Published 2022-06-06

Abstract

This is a South Asian theory-building paper on the intersection of gender and colonization critiquing western philosophical notions on a history of human sexuality that omits colonialism as a primary factor in the sociological normalization of sexual repression and sexual violence. Using staple texts and foundational authors highlighting the material implications of Post-Modernist theory in the field of gender studies, such as Michel Foucault and Veronique Mottier, this paper identifies the shortcomings of said theories. Then, the paper compares the pre-colonial, colonial, and post-colonial material conditions of the South Asian countries of India, Pakistan, and Bangladesh grouped by mirrored cultural and geopolitical ties. Pre-colonial historical documentation showed that ancient to medieval cultures held varied but still normalized notions on sexual relations that are non-monogamous, extra-marital, and same-gender. Colonial case studies identified how racialization, Victorian Puritanism, and masculinity identified repressive and sexually violent British administration.
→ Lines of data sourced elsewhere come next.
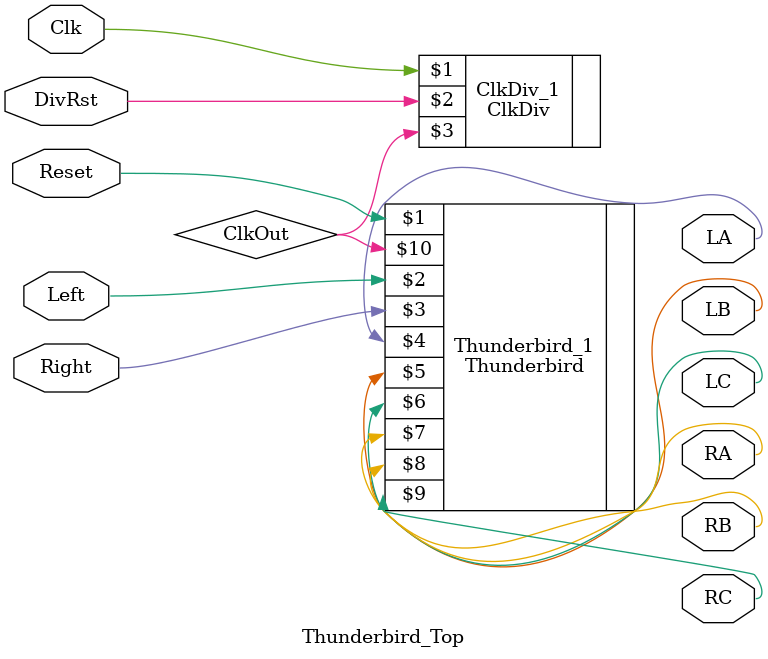
<source format=v>
`timescale 1ns / 1ps
module Thunderbird_Top(Clk, DivRst, Reset, Left, Right, LA, LB, LC, RA, RB, RC);

	input Clk, DivRst, Reset, Left, Right;
	output LA, LB, LC, RA, RB, RC;
	
	wire ClkOut;
	
	ClkDiv ClkDiv_1(Clk, DivRst, ClkOut);
	Thunderbird Thunderbird_1(Reset, Left, Right, LA, LB, LC, RA, RB, RC, ClkOut);

endmodule

</source>
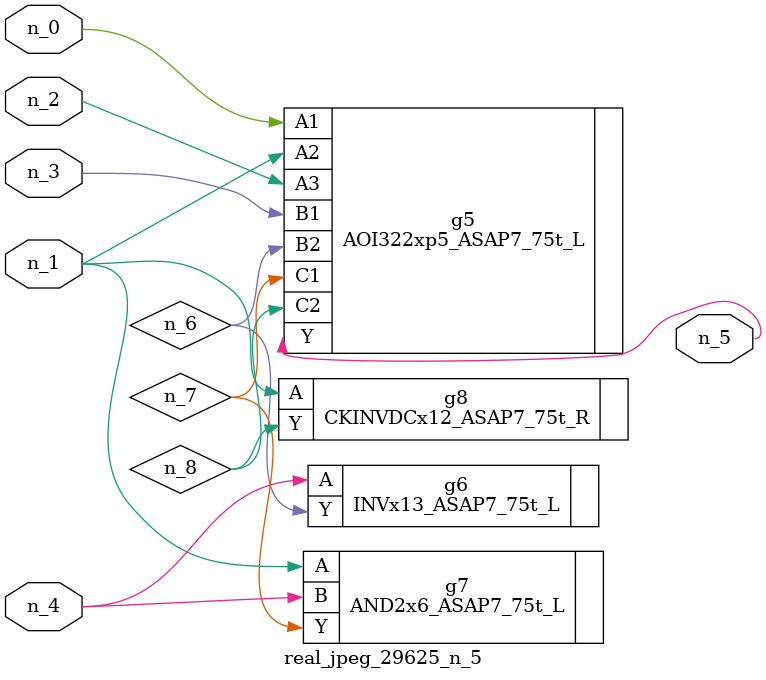
<source format=v>
module real_jpeg_29625_n_5 (n_4, n_0, n_1, n_2, n_3, n_5);

input n_4;
input n_0;
input n_1;
input n_2;
input n_3;

output n_5;

wire n_8;
wire n_6;
wire n_7;

AOI322xp5_ASAP7_75t_L g5 ( 
.A1(n_0),
.A2(n_1),
.A3(n_2),
.B1(n_3),
.B2(n_6),
.C1(n_7),
.C2(n_8),
.Y(n_5)
);

AND2x6_ASAP7_75t_L g7 ( 
.A(n_1),
.B(n_4),
.Y(n_7)
);

CKINVDCx12_ASAP7_75t_R g8 ( 
.A(n_1),
.Y(n_8)
);

INVx13_ASAP7_75t_L g6 ( 
.A(n_4),
.Y(n_6)
);


endmodule
</source>
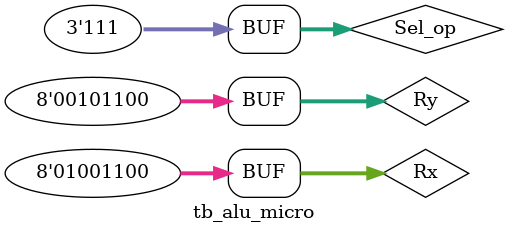
<source format=v>
`timescale 1ns / 1ps


module tb_alu_micro;
    reg [7:0] Rx;
    reg [7:0] Ry;
    reg [2:0] Sel_op;
    wire[7:0] R0;
    wire [2:0] Ban
    ;
    
    alu_micro uut
    (
       .Rx(Rx),    
       .Ry(Ry),    
       .Sel_op(Sel_op),
       .R0(R0),    
       .Ban(Ban)
     );
     
     initial
        begin
            Rx = 76;
            Ry = 44;
            Sel_op = 0;
        #4
            Rx = 76;
            Ry = 76;
            Sel_op = 1;
        #4
            Rx = 76;
            Ry = 80;
            Sel_op = 1;
        #6
            Rx = 76;
            Ry = 44;
            Sel_op = 3;
        #10
            Rx = 76;
            Ry = 44;
            Sel_op = 4;
        #4
            Rx = 76;
            Ry = 44;
            Sel_op = 5;
        #4
            Rx = 76;
            Ry = 44;
            Sel_op = 6;
        #4
            Rx = 76;
            Ry = 44;
            Sel_op = 7;
        end
        
endmodule

</source>
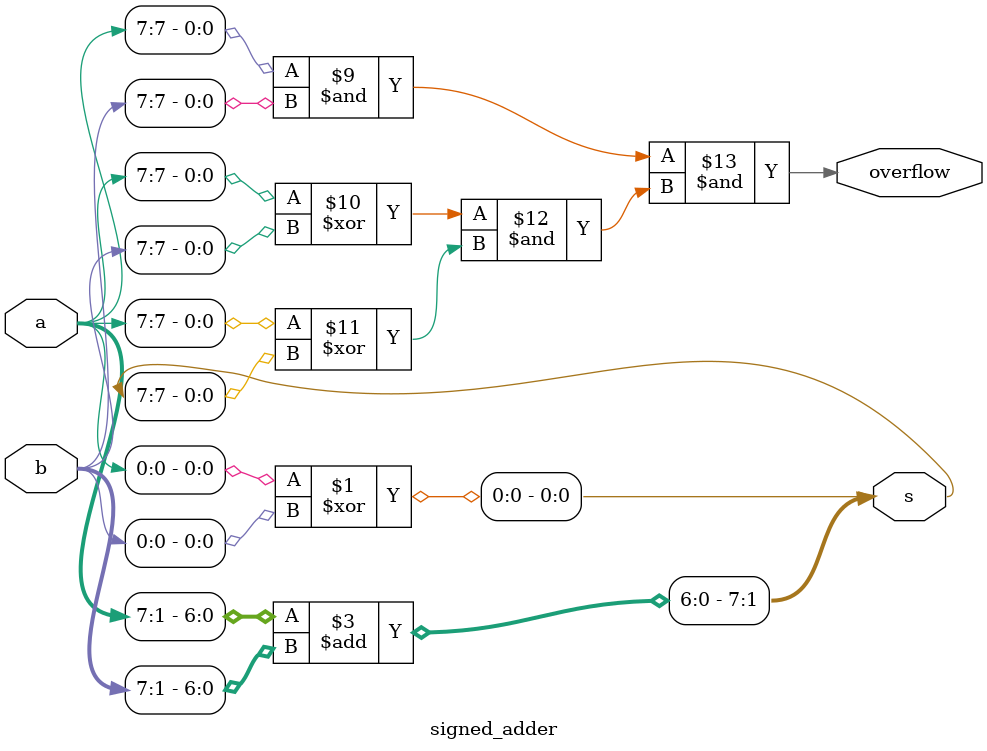
<source format=v>

module signed_adder(input [7:0] a,
    input [7:0] b,
    output [7:0] s,
    output overflow
); 

// The numbers a and b are added to the output s. 
// assign the occurence of the signed overflow of a and b to the output overflow.
// a signed overflow occurs if the most significant bits of a and b are low and the most significant bit of s is high
// a signed overflow may also occur if the most significant bits of a and b are high and the most significant bit of s is low


// Add two 8-bit numbers that may have an overflow.
// The carryout bit is the most significant bit of the output.

assign s[0] = a[0] ^ b[0] ^ 1'b0;
assign s[7:1] = a[7:1] + b[7:1];
assign carryout = a[7]&b[7] | ((a[7]^b[7]) & (a[7]^s[7]));

assign overflow = (a[7]&b[7]) & ((a[7]^b[7]) & (a[7]^s[7]));

endmodule

</source>
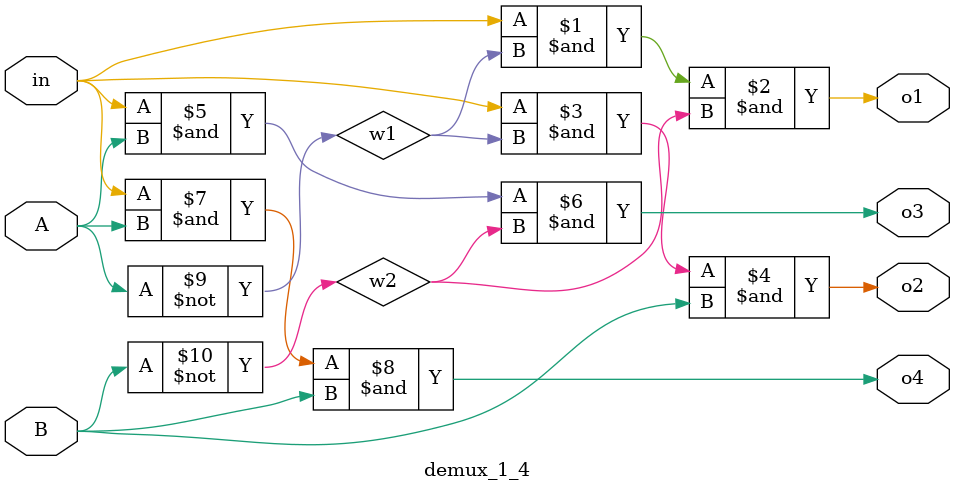
<source format=v>
module demux_1_4(o1, o2, o3, o4, in, A, B);
	
	output o1, o2, o3, o4;
	input in, A, B;
	
	wire w1, w2;
	
	not a(w1, A);
	not b(w2, B);
	
	and p1(o1, in, w1, w2);
	and p2(o2, in, w1, B);
	and p3(o3, in, A, w2);
	and p4(o4, in, A, B);

endmodule

</source>
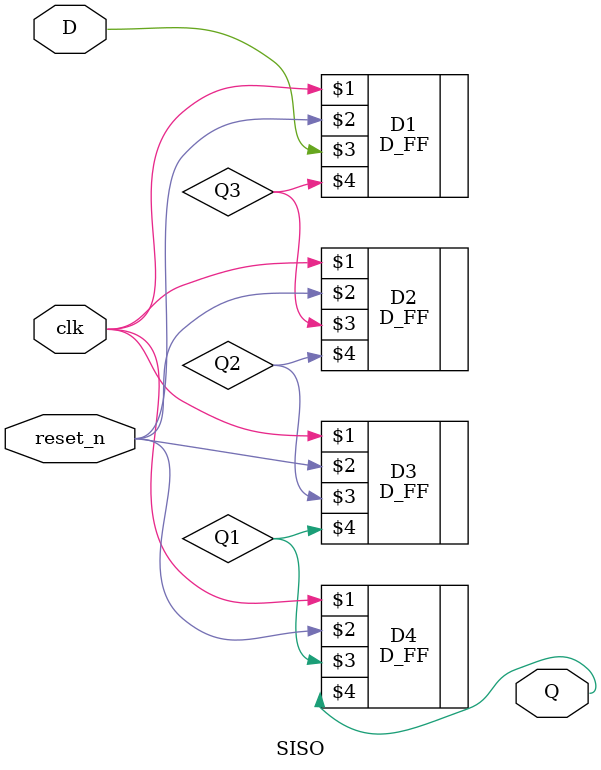
<source format=v>
`timescale 1ns / 1ps


module SISO(
input clk,
input reset_n,
input  D,
output Q
    );
    wire Q3,Q2,Q1;
    D_FF D1 (clk, reset_n,D,Q3);
    D_FF D2 (clk, reset_n,Q3,Q2);
    D_FF D3 (clk, reset_n,Q2,Q1);      
    D_FF D4 (clk, reset_n,Q1,Q);

endmodule

</source>
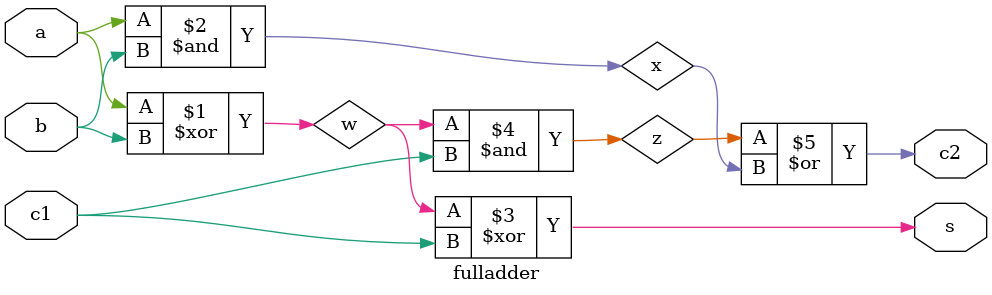
<source format=v>
module fulladder(input a,input b,input c1,output s,output c2);

xor(w,a,b);
and(x,a,b);

xor(s,w,c1);
and(z,w,c1);
or(c2,z,x);
endmodule

</source>
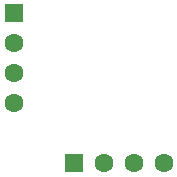
<source format=gbr>
%TF.GenerationSoftware,KiCad,Pcbnew,5.1.10*%
%TF.CreationDate,2021-06-12T19:58:10-07:00*%
%TF.ProjectId,Instrumentation-Amplifier,496e7374-7275-46d6-956e-746174696f6e,2.0*%
%TF.SameCoordinates,Original*%
%TF.FileFunction,Soldermask,Bot*%
%TF.FilePolarity,Negative*%
%FSLAX46Y46*%
G04 Gerber Fmt 4.6, Leading zero omitted, Abs format (unit mm)*
G04 Created by KiCad (PCBNEW 5.1.10) date 2021-06-12 19:58:10*
%MOMM*%
%LPD*%
G01*
G04 APERTURE LIST*
%ADD10R,1.605000X1.605000*%
%ADD11C,1.605000*%
G04 APERTURE END LIST*
D10*
%TO.C,J1*%
X106680000Y-119380000D03*
D11*
X106680000Y-121920000D03*
X106680000Y-124460000D03*
X106680000Y-127000000D03*
%TD*%
%TO.C,J2*%
X119380000Y-132080000D03*
X116840000Y-132080000D03*
X114300000Y-132080000D03*
D10*
X111760000Y-132080000D03*
%TD*%
M02*

</source>
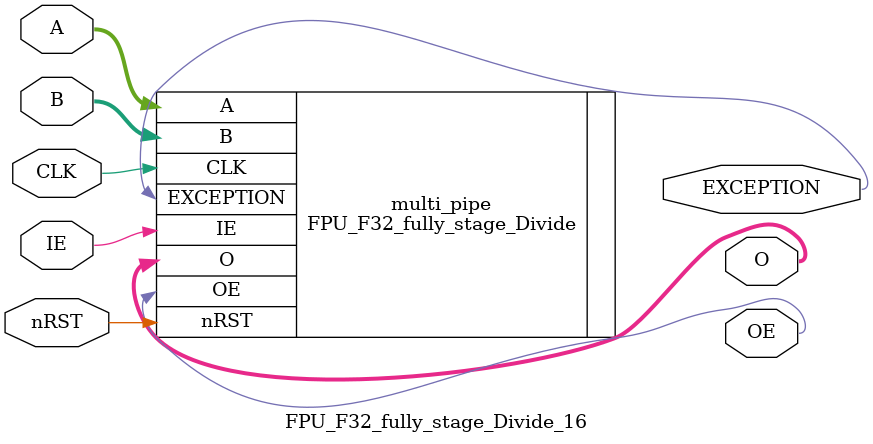
<source format=v>
`include "testdrive_system.vh"

module FPU_F32_fully_stage_Divide_16 (
		input					CLK,		// clock
		input					nRST,		// reset (active low)
		input					IE,			// input enable
		input	[31:0]			A,			// A
		input	[31:0]			B,			// B
		output					OE,			// output enable
		output					EXCEPTION,	// EXCEPTION
		output	[31:0]			O			// output
	);

	// definition & assignment ---------------------------------------------------

	// implementation ------------------------------------------------------------
	FPU_F32_fully_stage_Divide #(
		.CYCLE		(16)
	) multi_pipe (
		.CLK		(CLK),
		.nRST		(nRST),
		.IE			(IE),
		.A			(A),
		.B			(B),
		.OE			(OE),
		.EXCEPTION	(EXCEPTION),
		.O			(O)
	);

endmodule

</source>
Post-colonial analysis on contemporary material conditions showed how colonization was the turning point in Indian, Pakistani, and Bangladeshi sexual attitudes and the concrete implications this research has stigmatized genders and sexual practices in South Asia. This research theorizes the origins of contemporary sexual attitudes as originating from methods of colonization and their greater modern-day connections.